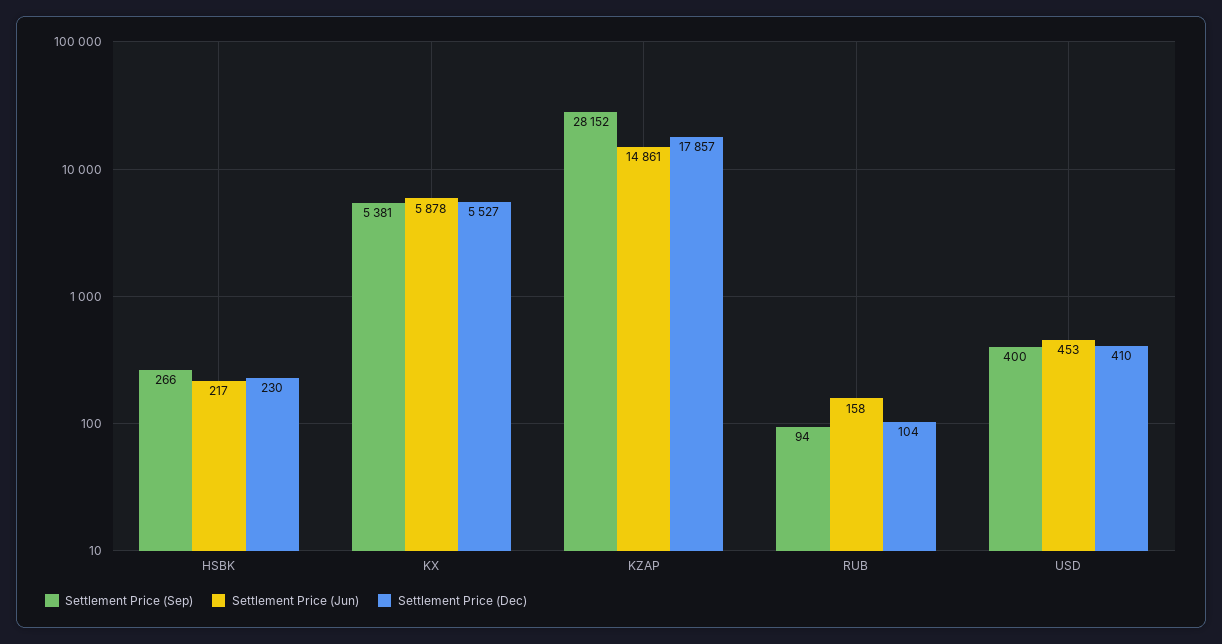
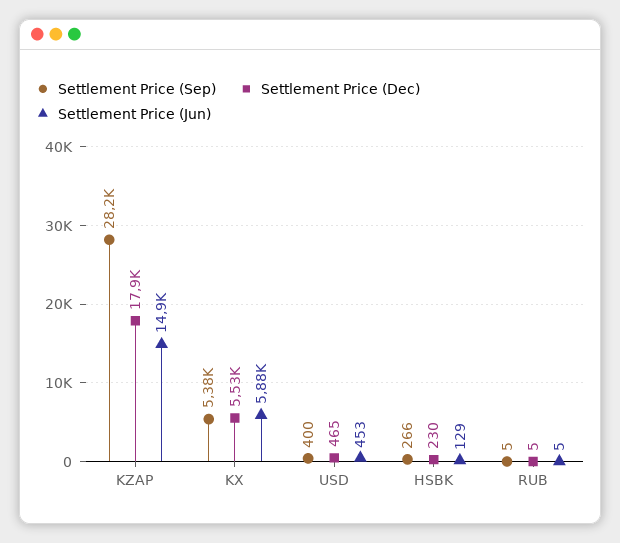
  {
    "Settlement Price (Sep)": {
      "HSBK": 266,
      "KX": 5381,
      "KZAP": 28152,
-     "RUB": 94,
+     "RUB": 5,
      "USD": 400
    },
    "Settlement Price (Jun)": {
-     "HSBK": 217,
+     "HSBK": 129,
      "KX": 5878,
      "KZAP": 14861,
-     "RUB": 158,
+     "RUB": 5,
      "USD": 453
    },
    "Settlement Price (Dec)": {
      "HSBK": 230,
      "KX": 5527,
      "KZAP": 17857,
-     "RUB": 104,
+     "RUB": 5,
-     "USD": 410
+     "USD": 465
    }
  }

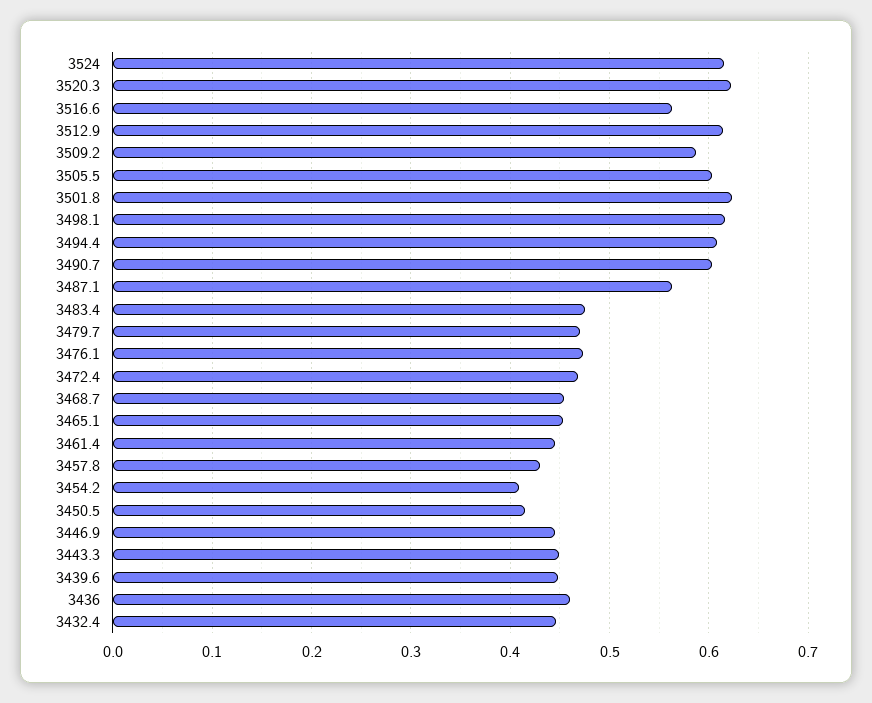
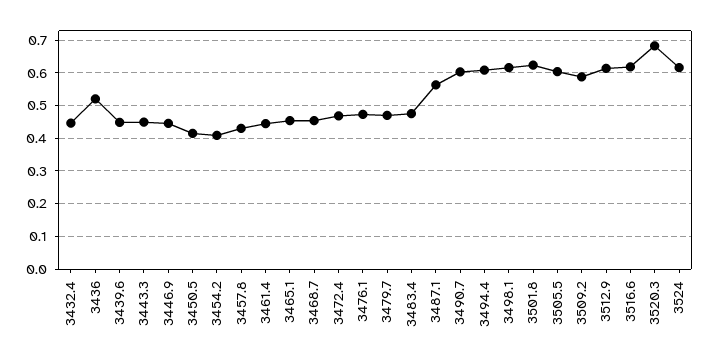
  {
    "3524": 0.62,
-   "3520.3": 0.62,
+   "3520.3": 0.68,
-   "3516.6": 0.56,
+   "3516.6": 0.62,
    "3512.9": 0.61,
    "3509.2": 0.59,
    "3505.5": 0.6,
    "3501.8": 0.62,
    "3498.1": 0.62,
    "3494.4": 0.61,
    "3490.7": 0.6,
    "3487.1": 0.56,
    "3483.4": 0.48,
    "3479.7": 0.47,
    "3476.1": 0.47,
    "3472.4": 0.47,
    "3468.7": 0.45,
    "3465.1": 0.45,
    "3461.4": 0.44,
    "3457.8": 0.43,
    "3454.2": 0.41,
    "3450.5": 0.41,
    "3446.9": 0.45,
    "3443.3": 0.45,
    "3439.6": 0.45,
-   "3436": 0.46,
+   "3436": 0.52,
    "3432.4": 0.45
  }

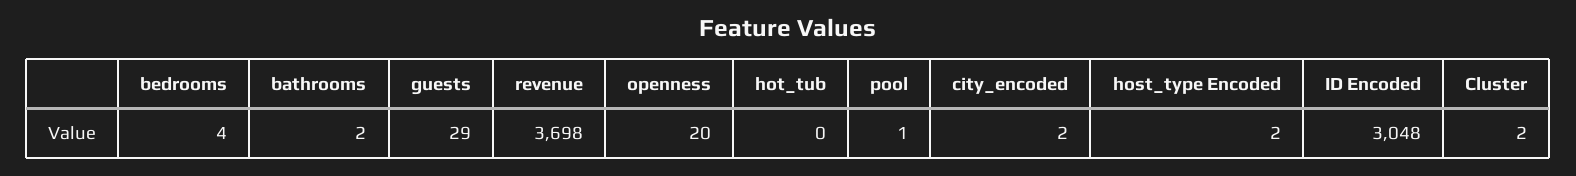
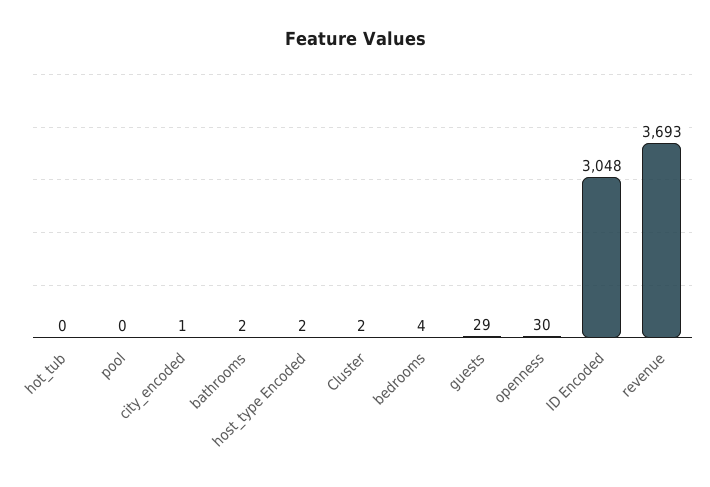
  {
    "bedrooms": 4,
    "bathrooms": 2,
    "guests": 29,
-   "revenue": 3698,
+   "revenue": 3693,
-   "openness": 20,
+   "openness": 30,
    "hot_tub": 0,
-   "pool": 1,
+   "pool": 0,
-   "city_encoded": 2,
+   "city_encoded": 1,
    "host_type Encoded": 2,
    "ID Encoded": 3048,
    "Cluster": 2
  }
______________________________
WHAT THE TASK ASKS
Could you copy the data above exactly, leaving the pictures out?

SOLUTION FOR THIS PROBLEM
  {
    "Settlement Price (Sep)": {
      "HSBK": 266,
      "KX": 5381,
      "KZAP": 28152,
-     "RUB": 94,
+     "RUB": 5,
      "USD": 400
    },
    "Settlement Price (Jun)": {
-     "HSBK": 217,
+     "HSBK": 129,
      "KX": 5878,
      "KZAP": 14861,
-     "RUB": 158,
+     "RUB": 5,
      "USD": 453
    },
    "Settlement Price (Dec)": {
      "HSBK": 230,
      "KX": 5527,
      "KZAP": 17857,
-     "RUB": 104,
+     "RUB": 5,
-     "USD": 410
+     "USD": 465
    }
  }

  {
    "3524": 0.62,
-   "3520.3": 0.62,
+   "3520.3": 0.68,
-   "3516.6": 0.56,
+   "3516.6": 0.62,
    "3512.9": 0.61,
    "3509.2": 0.59,
    "3505.5": 0.6,
    "3501.8": 0.62,
    "3498.1": 0.62,
    "3494.4": 0.61,
    "3490.7": 0.6,
    "3487.1": 0.56,
    "3483.4": 0.48,
    "3479.7": 0.47,
    "3476.1": 0.47,
    "3472.4": 0.47,
    "3468.7": 0.45,
    "3465.1": 0.45,
    "3461.4": 0.44,
    "3457.8": 0.43,
    "3454.2": 0.41,
    "3450.5": 0.41,
    "3446.9": 0.45,
    "3443.3": 0.45,
    "3439.6": 0.45,
-   "3436": 0.46,
+   "3436": 0.52,
    "3432.4": 0.45
  }

  {
    "bedrooms": 4,
    "bathrooms": 2,
    "guests": 29,
-   "revenue": 3698,
+   "revenue": 3693,
-   "openness": 20,
+   "openness": 30,
    "hot_tub": 0,
-   "pool": 1,
+   "pool": 0,
-   "city_encoded": 2,
+   "city_encoded": 1,
    "host_type Encoded": 2,
    "ID Encoded": 3048,
    "Cluster": 2
  }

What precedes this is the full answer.